Freezers, people. Use your freezers.



2/05/2004 01:42:00 AM

 


IT WANTED TO HAPPEN


Finally got the DSL installed a few days ago. At least, it's on two-thirds of the machines in my house (since it's not working on my husband's laptop, he hasn't sent 'round his change of address e-mail yet; we're just one part shy--we hope--of full success there).

I must be the most naive person in the world. I thought that when I finally got high-speed internet access, I would spend less time online, since I would be able to "make the rounds" more quickly. But of course I'm spending more time online, since it's so much more pleasurable to surf the web, click on all those links I'd denied myself . . . you know.
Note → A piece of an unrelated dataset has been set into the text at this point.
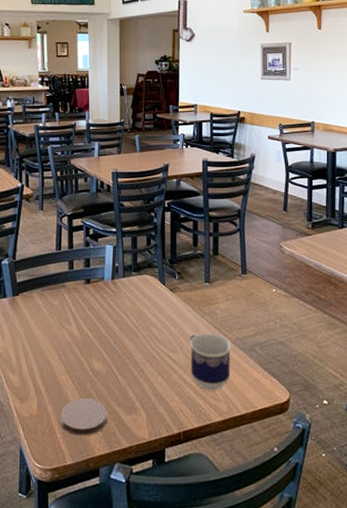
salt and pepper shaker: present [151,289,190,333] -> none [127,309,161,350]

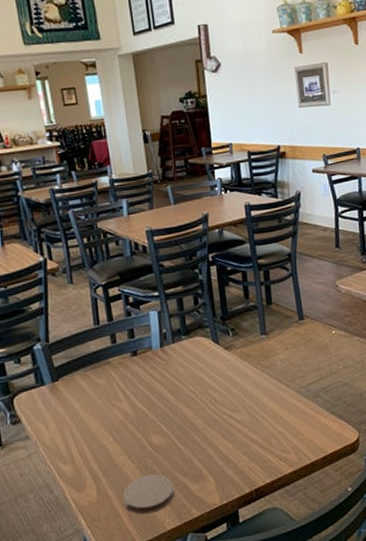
cup: present [189,333,232,391] -> none [251,386,298,445]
I used to wish that I had a sort of internet IV drip. But since I'm wirelessly connected to the DSL modem, I all I really need is a chip in my brain so I can read everyone's entries more or less as they write them.

Reality, it appears, is for people who cannot handle the world wide web.


2/05/2004 12:47:00 AM

 


OH. NO PROBLEM.


No difficulty at all living up to this one, from the "which Founding Father are you?" quiz:




Hat tip to Desert Cat.

2/05/2004 12:29:00 AM

Tuesday, February 03, 2004  


BIGGER THAN ANY D-CUP


The real story on this year's Super Bowl.

Via the We Try Guy. And worth remembering.



2/03/2004 12:43:00 AM

Monday, February 02, 2004  


NOTHING LIKE THE SUPER BOWL HALFTIME SHOW


. . . to make one feel like a nerd. I've never once had the urge to place a piece of jewelry on either of my nipples. And the only holes therein were placed by mother nature herself.